Climatic data is an important component of ecological models. In B4EST we want to quantify the potential impacts of climate change on forests in Europe by understanding how different tree phenotypes (trees of different characteristics) are likely to perform under different projected future climates. To do this we will be reanalysing existing European growth trials of tree provenance (geographic seed origin) and progeny (genetic/family origin) using data on historic and projected future climate.
As part of our work we will need to deal with biases in climate projections as both global and regional climate models include some interpolation errors which need be known and understood. In B4EST, we will be quantifying these errors, or discrepancies, between different data sources so we can better understand the uncertainties in our ecological models.
A particular challenge to our task is that whilst a wide range of climatic data is now available from web portals, time series data (data indexed in time order) are rarely available at high resolution (5 km or less).
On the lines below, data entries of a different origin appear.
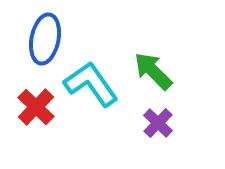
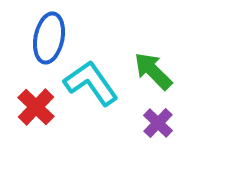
blue ellipse: moved 4 px right, 1 px up
cyan L-shape: moved 1 px up
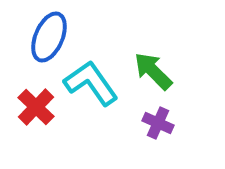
blue ellipse: moved 1 px up; rotated 12 degrees clockwise
purple cross: rotated 20 degrees counterclockwise
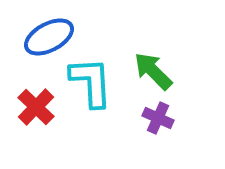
blue ellipse: rotated 39 degrees clockwise
cyan L-shape: moved 1 px up; rotated 32 degrees clockwise
purple cross: moved 5 px up
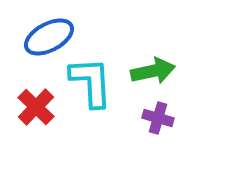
green arrow: rotated 123 degrees clockwise
purple cross: rotated 8 degrees counterclockwise
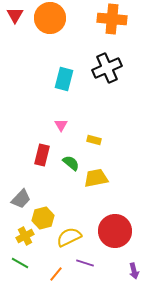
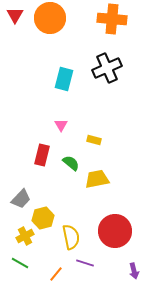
yellow trapezoid: moved 1 px right, 1 px down
yellow semicircle: moved 2 px right; rotated 105 degrees clockwise
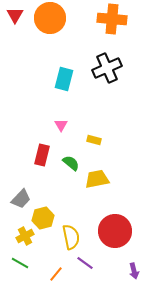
purple line: rotated 18 degrees clockwise
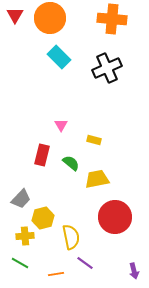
cyan rectangle: moved 5 px left, 22 px up; rotated 60 degrees counterclockwise
red circle: moved 14 px up
yellow cross: rotated 24 degrees clockwise
orange line: rotated 42 degrees clockwise
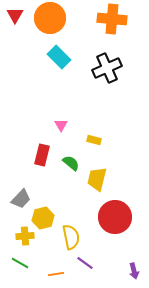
yellow trapezoid: rotated 65 degrees counterclockwise
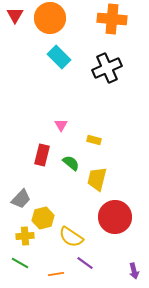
yellow semicircle: rotated 135 degrees clockwise
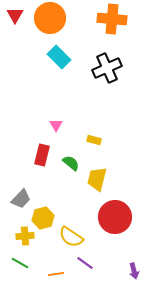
pink triangle: moved 5 px left
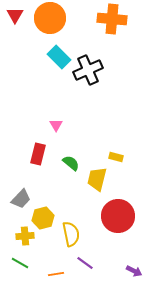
black cross: moved 19 px left, 2 px down
yellow rectangle: moved 22 px right, 17 px down
red rectangle: moved 4 px left, 1 px up
red circle: moved 3 px right, 1 px up
yellow semicircle: moved 3 px up; rotated 135 degrees counterclockwise
purple arrow: rotated 49 degrees counterclockwise
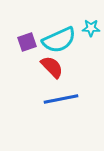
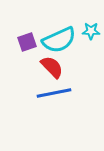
cyan star: moved 3 px down
blue line: moved 7 px left, 6 px up
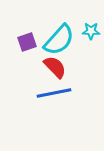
cyan semicircle: rotated 24 degrees counterclockwise
red semicircle: moved 3 px right
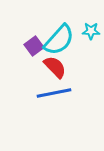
purple square: moved 7 px right, 4 px down; rotated 18 degrees counterclockwise
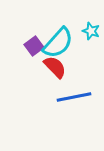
cyan star: rotated 18 degrees clockwise
cyan semicircle: moved 1 px left, 3 px down
blue line: moved 20 px right, 4 px down
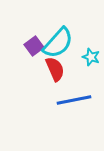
cyan star: moved 26 px down
red semicircle: moved 2 px down; rotated 20 degrees clockwise
blue line: moved 3 px down
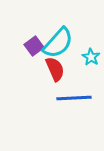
cyan star: rotated 12 degrees clockwise
blue line: moved 2 px up; rotated 8 degrees clockwise
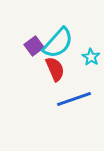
blue line: moved 1 px down; rotated 16 degrees counterclockwise
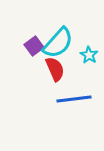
cyan star: moved 2 px left, 2 px up
blue line: rotated 12 degrees clockwise
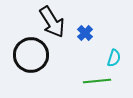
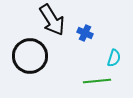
black arrow: moved 2 px up
blue cross: rotated 21 degrees counterclockwise
black circle: moved 1 px left, 1 px down
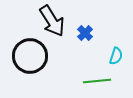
black arrow: moved 1 px down
blue cross: rotated 21 degrees clockwise
cyan semicircle: moved 2 px right, 2 px up
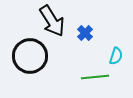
green line: moved 2 px left, 4 px up
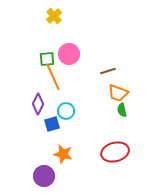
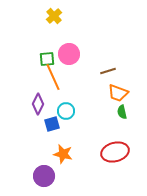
green semicircle: moved 2 px down
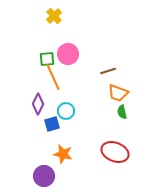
pink circle: moved 1 px left
red ellipse: rotated 36 degrees clockwise
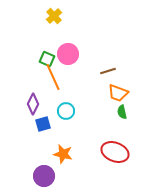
green square: rotated 28 degrees clockwise
purple diamond: moved 5 px left
blue square: moved 9 px left
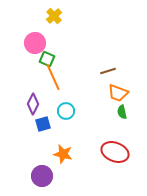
pink circle: moved 33 px left, 11 px up
purple circle: moved 2 px left
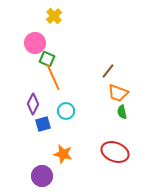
brown line: rotated 35 degrees counterclockwise
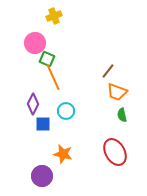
yellow cross: rotated 21 degrees clockwise
orange trapezoid: moved 1 px left, 1 px up
green semicircle: moved 3 px down
blue square: rotated 14 degrees clockwise
red ellipse: rotated 40 degrees clockwise
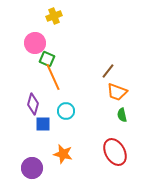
purple diamond: rotated 10 degrees counterclockwise
purple circle: moved 10 px left, 8 px up
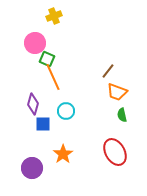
orange star: rotated 24 degrees clockwise
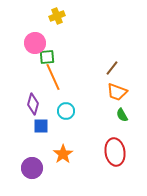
yellow cross: moved 3 px right
green square: moved 2 px up; rotated 28 degrees counterclockwise
brown line: moved 4 px right, 3 px up
green semicircle: rotated 16 degrees counterclockwise
blue square: moved 2 px left, 2 px down
red ellipse: rotated 20 degrees clockwise
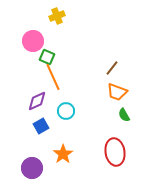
pink circle: moved 2 px left, 2 px up
green square: rotated 28 degrees clockwise
purple diamond: moved 4 px right, 3 px up; rotated 50 degrees clockwise
green semicircle: moved 2 px right
blue square: rotated 28 degrees counterclockwise
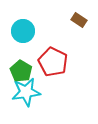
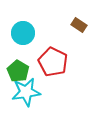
brown rectangle: moved 5 px down
cyan circle: moved 2 px down
green pentagon: moved 3 px left
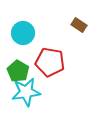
red pentagon: moved 3 px left; rotated 16 degrees counterclockwise
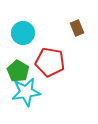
brown rectangle: moved 2 px left, 3 px down; rotated 35 degrees clockwise
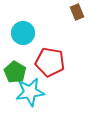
brown rectangle: moved 16 px up
green pentagon: moved 3 px left, 1 px down
cyan star: moved 4 px right
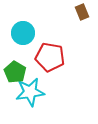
brown rectangle: moved 5 px right
red pentagon: moved 5 px up
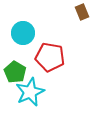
cyan star: rotated 16 degrees counterclockwise
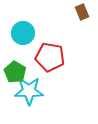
cyan star: moved 1 px left, 1 px up; rotated 24 degrees clockwise
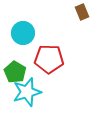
red pentagon: moved 1 px left, 2 px down; rotated 8 degrees counterclockwise
cyan star: moved 2 px left, 1 px down; rotated 16 degrees counterclockwise
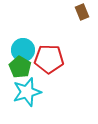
cyan circle: moved 17 px down
green pentagon: moved 5 px right, 5 px up
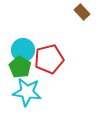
brown rectangle: rotated 21 degrees counterclockwise
red pentagon: rotated 16 degrees counterclockwise
cyan star: rotated 24 degrees clockwise
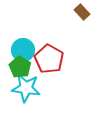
red pentagon: rotated 28 degrees counterclockwise
cyan star: moved 1 px left, 4 px up
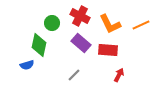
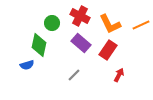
red rectangle: rotated 60 degrees counterclockwise
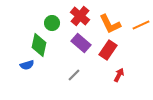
red cross: rotated 12 degrees clockwise
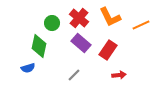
red cross: moved 1 px left, 2 px down
orange L-shape: moved 7 px up
green diamond: moved 1 px down
blue semicircle: moved 1 px right, 3 px down
red arrow: rotated 56 degrees clockwise
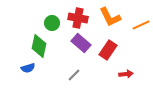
red cross: moved 1 px left; rotated 30 degrees counterclockwise
red arrow: moved 7 px right, 1 px up
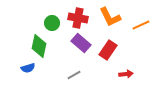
gray line: rotated 16 degrees clockwise
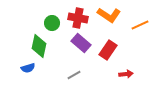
orange L-shape: moved 1 px left, 2 px up; rotated 30 degrees counterclockwise
orange line: moved 1 px left
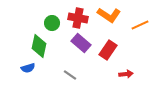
gray line: moved 4 px left; rotated 64 degrees clockwise
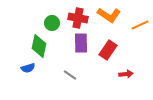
purple rectangle: rotated 48 degrees clockwise
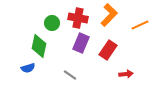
orange L-shape: rotated 80 degrees counterclockwise
purple rectangle: rotated 24 degrees clockwise
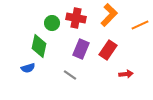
red cross: moved 2 px left
purple rectangle: moved 6 px down
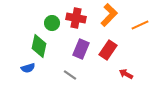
red arrow: rotated 144 degrees counterclockwise
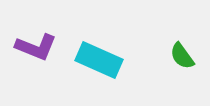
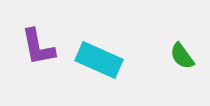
purple L-shape: moved 2 px right; rotated 57 degrees clockwise
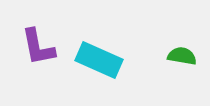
green semicircle: rotated 136 degrees clockwise
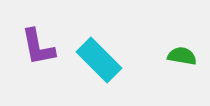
cyan rectangle: rotated 21 degrees clockwise
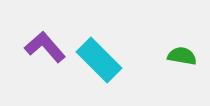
purple L-shape: moved 7 px right; rotated 150 degrees clockwise
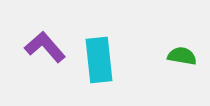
cyan rectangle: rotated 39 degrees clockwise
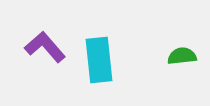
green semicircle: rotated 16 degrees counterclockwise
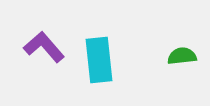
purple L-shape: moved 1 px left
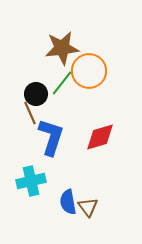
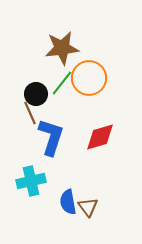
orange circle: moved 7 px down
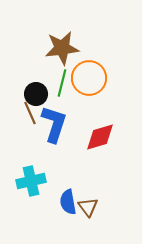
green line: rotated 24 degrees counterclockwise
blue L-shape: moved 3 px right, 13 px up
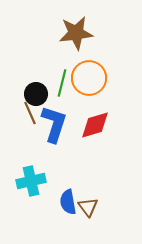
brown star: moved 14 px right, 15 px up
red diamond: moved 5 px left, 12 px up
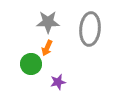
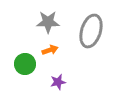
gray ellipse: moved 1 px right, 2 px down; rotated 12 degrees clockwise
orange arrow: moved 3 px right, 2 px down; rotated 133 degrees counterclockwise
green circle: moved 6 px left
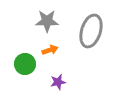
gray star: moved 1 px left, 1 px up
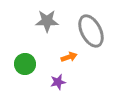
gray ellipse: rotated 44 degrees counterclockwise
orange arrow: moved 19 px right, 7 px down
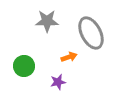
gray ellipse: moved 2 px down
green circle: moved 1 px left, 2 px down
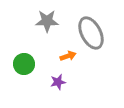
orange arrow: moved 1 px left, 1 px up
green circle: moved 2 px up
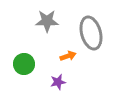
gray ellipse: rotated 12 degrees clockwise
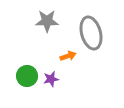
green circle: moved 3 px right, 12 px down
purple star: moved 7 px left, 3 px up
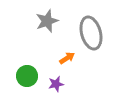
gray star: rotated 20 degrees counterclockwise
orange arrow: moved 1 px left, 2 px down; rotated 14 degrees counterclockwise
purple star: moved 5 px right, 5 px down
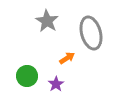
gray star: rotated 20 degrees counterclockwise
purple star: rotated 21 degrees counterclockwise
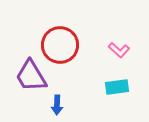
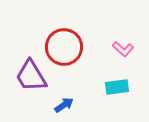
red circle: moved 4 px right, 2 px down
pink L-shape: moved 4 px right, 1 px up
blue arrow: moved 7 px right; rotated 126 degrees counterclockwise
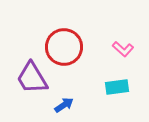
purple trapezoid: moved 1 px right, 2 px down
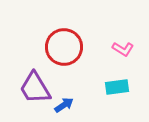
pink L-shape: rotated 10 degrees counterclockwise
purple trapezoid: moved 3 px right, 10 px down
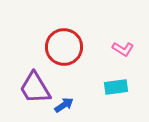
cyan rectangle: moved 1 px left
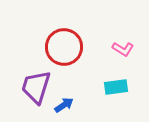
purple trapezoid: moved 1 px right, 1 px up; rotated 48 degrees clockwise
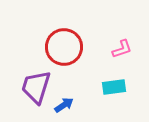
pink L-shape: moved 1 px left; rotated 50 degrees counterclockwise
cyan rectangle: moved 2 px left
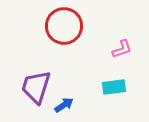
red circle: moved 21 px up
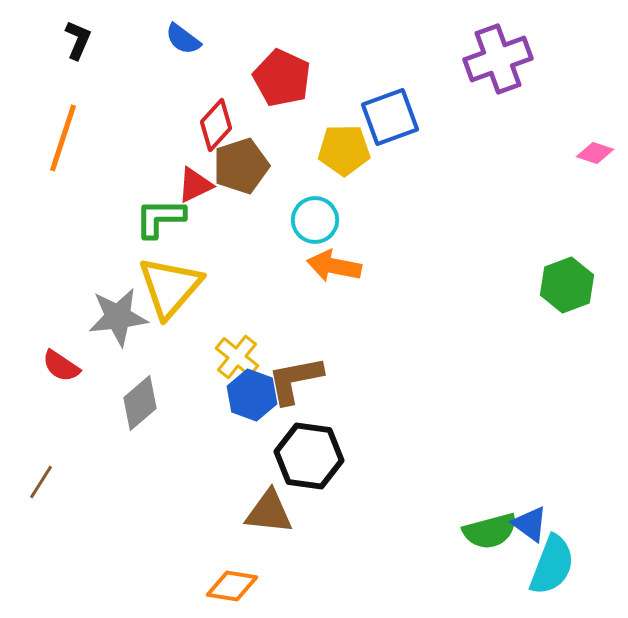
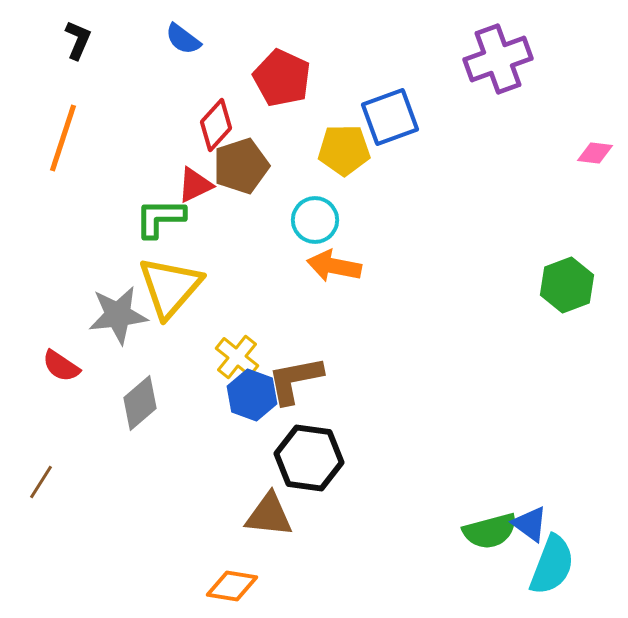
pink diamond: rotated 12 degrees counterclockwise
gray star: moved 2 px up
black hexagon: moved 2 px down
brown triangle: moved 3 px down
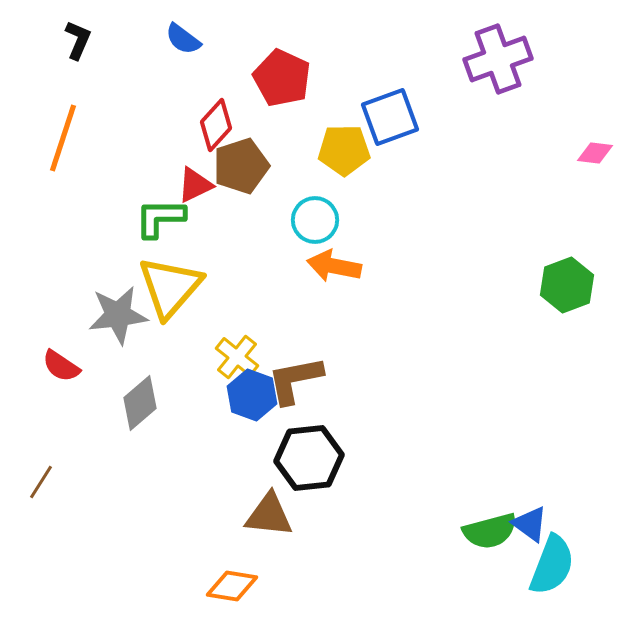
black hexagon: rotated 14 degrees counterclockwise
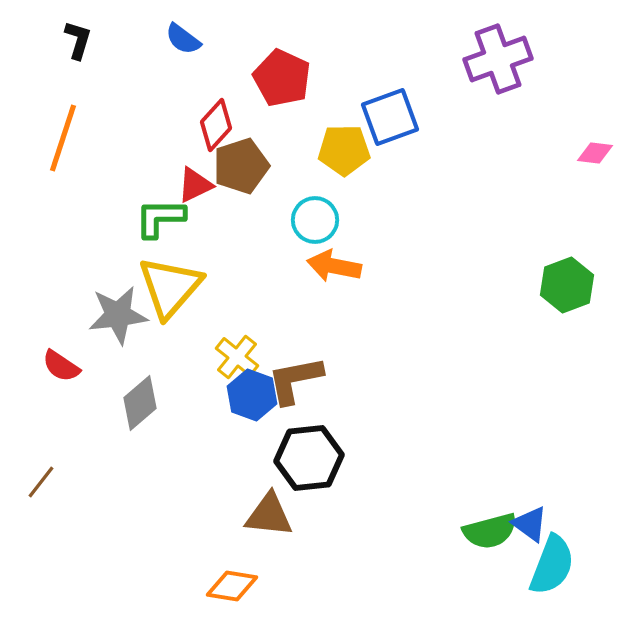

Frequently used time-series databases include:
- the Climate Research Unit (CRS) data TS.4.02 from the University of East Anglia, UK,
- the Copernicus climate data portal (EU), and
- the UKCP18 data from the Centre for Environmental Data Analysis (CEDA).
The data provided at these portals are too coarse for site sensitive scientific studies, such as those used in B4EST. For this reason, many groups have developed different downscaling methods, which increase the resolution of the data enabling it to be used at smaller spatial scales.
Climate data software ClimateWNA and the ClimateEU (https://sites.ualberta.ca/~ahamann/data.html) provide an interface in the form of a standalone MS Windows application, enabling users to extract and downscale PRISM 1961-1990 monthly normal climate data (1.25 x 1.25 arcmin, 4 km approximately) to scale-free point data based on latitude, longitude and elevation.
The climatic time series data availability for ClimateEU is unfortunately not suitable for the requirements of B4EST. In order to overcome this time limitation, as well as additionally replicating and controlling the downscaling process, B4EST (Work Package One) has followed the main steps developed by the ClimateEU team, to migrate the ClimateEU method into R programming language (for more detail, see the explanation below).
The testing procedure is currently under development. Once the statistical process has been defined, CRU time series, UKCP18 surfaces and other climatic surfaces with historical data and future projections will be made freely available to enable scientists to develop a range of climate data for ecological and genetic studies in a user-friendly R-shiny web app (https://shiny.rstudio.com/). In this way scientists working in B4EST will be able to access reliable climatic time series data to characterize the historic and future climate of their provenance trials and experiments.
Migrating the ClimateEU method into R programming language – the process
Using Worldclim ver 1.4 as a test climatic surface (representing the 1961-1990 climatic normal period) with 30 arc-second of spatial resolution and other data obtained from meteorological stations across Europe, a scale-free bi-linear interpolation process with a dynamic local lapse rate adjustment has been completed. Other spatial interpolation techniques such as inverse distance weighting have been tested to increase the range of interpolation methods with which to compare results.